Extremely grateful for any help

A

Katie Metzler
These slides have a pretty simple explanation – see slide 12. I’m no statistician, but I can sort of understand what this means!Good luck!

Katie

Hi, I would have to re-read the problem and see the data, but from the outside it doesn’t look like a problem suited for Tobit. Tobit is a type of constrained regression analyses, often used if the researcher has data on the independent variables; but data on the dependent are missing. For example: in the population of employed and unemployed workers, data on the number of hours worked is simply not there for the unemployed, by definition. Tobit takes the data for the unemployed into consideration; the beta-coefficients are a mix of participation (employment) and the effect of independent variables (age; education), on number of hours worked. The problem seems that the measurement is not valid; there is no technique to cope with that. If the problems appear at the high end of the scale, why not drop them from the analysis?

Anonymous
i have a somewhat different opinion from Robert when it comes to Tobit (but we both agree on a central point on which i will elaborate on later). i have seen Tobit regression models being used to handle data with strong floor or ceiling effects. an aritcle i usually recommend people to read because i find it ammenable and relates to social scientists is Matthew McBee (2010) Modeling Outcomes With Floor or Ceiling Effects: An Introduction to the Tobit Model which you can find on Gifted Child Quarterly with doi 10.1177/0016986210379095 (i hate, hate APA style so i dont follow it, but i think i’ve given you enough info to locate it).
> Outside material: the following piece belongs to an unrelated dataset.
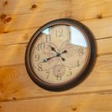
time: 10:42
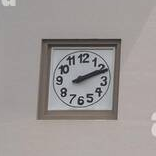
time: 2:11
Robert’s explanation is pretty clear so i dont really have anything to add to it, but i do have to point out one very, very, VERY big concern: just as with regular OLS regression, regular Tobit regression also assumes independence among the errors. you’ve just mentioned you made your assessments at 4 different time points, which means you’ve already violated that assumption… which means you’ll either have to approach this from a mixed-effects perspective  (sometimes i see the name “multileve linear model” or “hierarchical linear model” being thrown around in case you’re more familiar with those) or i would handle it using generalized estimating equations because it makes minimal distributional assumptions on the data. i know there are modifications for longitudinal tobit models so i guess you could also look into those as well.
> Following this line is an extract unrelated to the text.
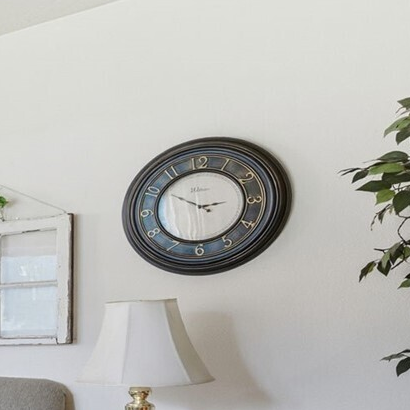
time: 2:50
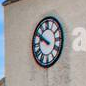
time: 9:50
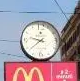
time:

where do Robert and I agree? perhaps you could handle this much more easily if you either change your measure or get rid of a few cases because (at least from the way i’m looking at it) i think you’re gonna have to dwell deeply in the statistical complexities of these techniques if you want to go ahead and analyze the data the way it is now.

Robert, many thanks for the explanation and suggestion. I think i will be following your advice! especially after Oscars response!